_Data shown:_
* * * * * * * * *

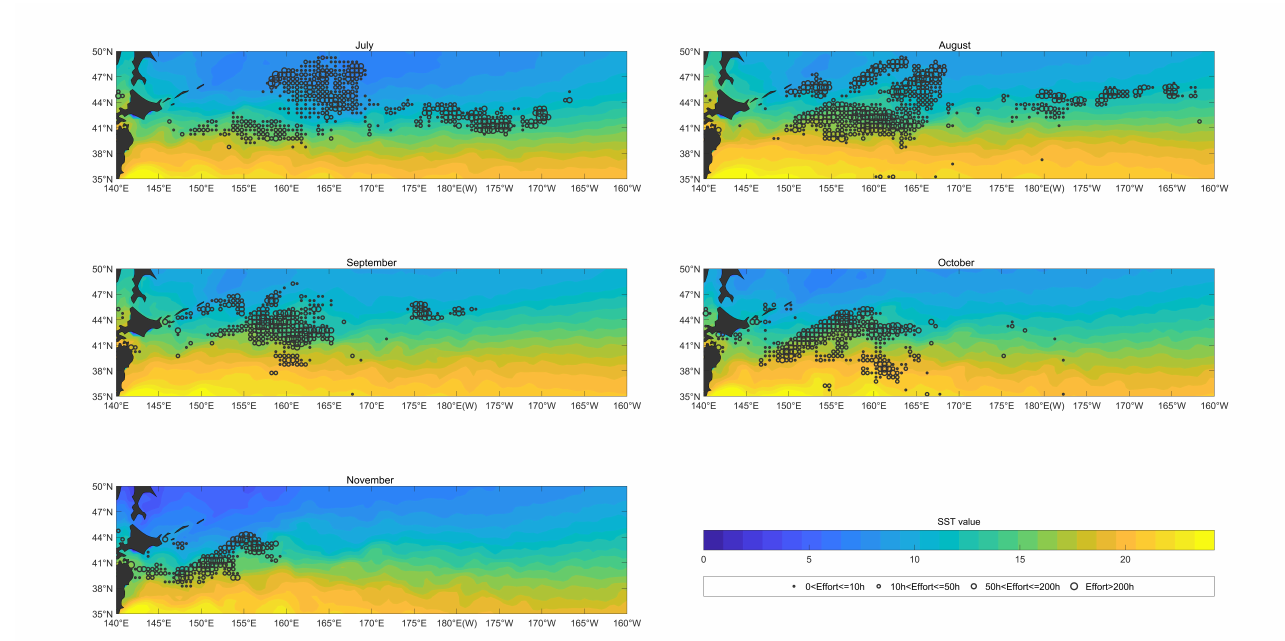
Figure 11. The overlay map of SST (color shading; units: ◦ C) and monthly fishing efforts (circle; units: h) of O. bartramii in the North Pacific Ocean from July to November during 2017 to 2020.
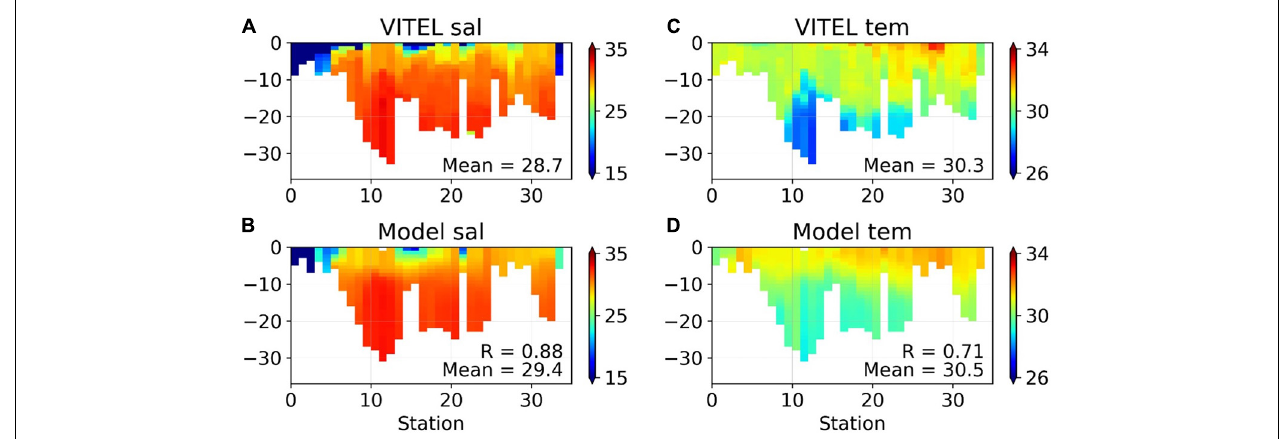
FIGURE 7 | Profiles of salinity from VITEL data (A) from GOT_REF (B) . (C,D) Same but for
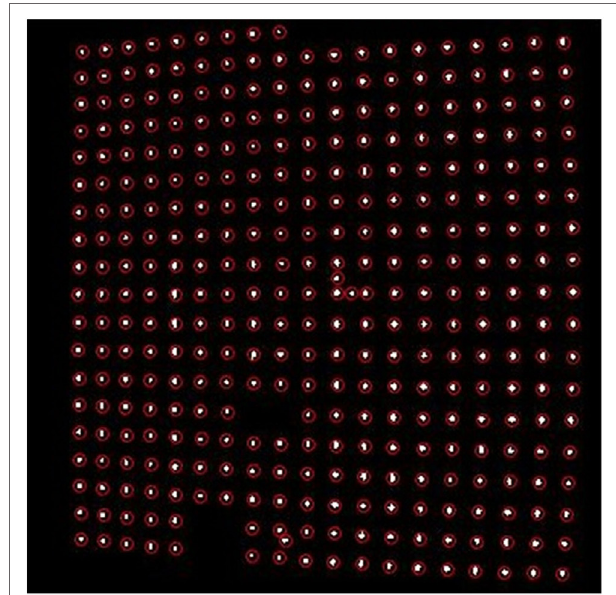
FIgURe 2 | White markers are a binary representation of an infrared image of a calibration pattern. Red circles are drawn around the exact centroid locations of detected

* * * * * * * * *

_What you need to do:_ Give every line above again exactly, with no pictures.

_Answer box:_
Figure 11. The overlay map of SST (color shading; units: ◦ C) and monthly fishing efforts (circle; units: h) of O. bartramii in the North Pacific Ocean from July to November during 2017 to 2020.
FIGURE 7 | Profiles of salinity from VITEL data (A) from GOT_REF (B) . (C,D) Same but for
FIgURe 2 | White markers are a binary representation of an infrared image of a calibration pattern. Red circles are drawn around the exact centroid locations of detected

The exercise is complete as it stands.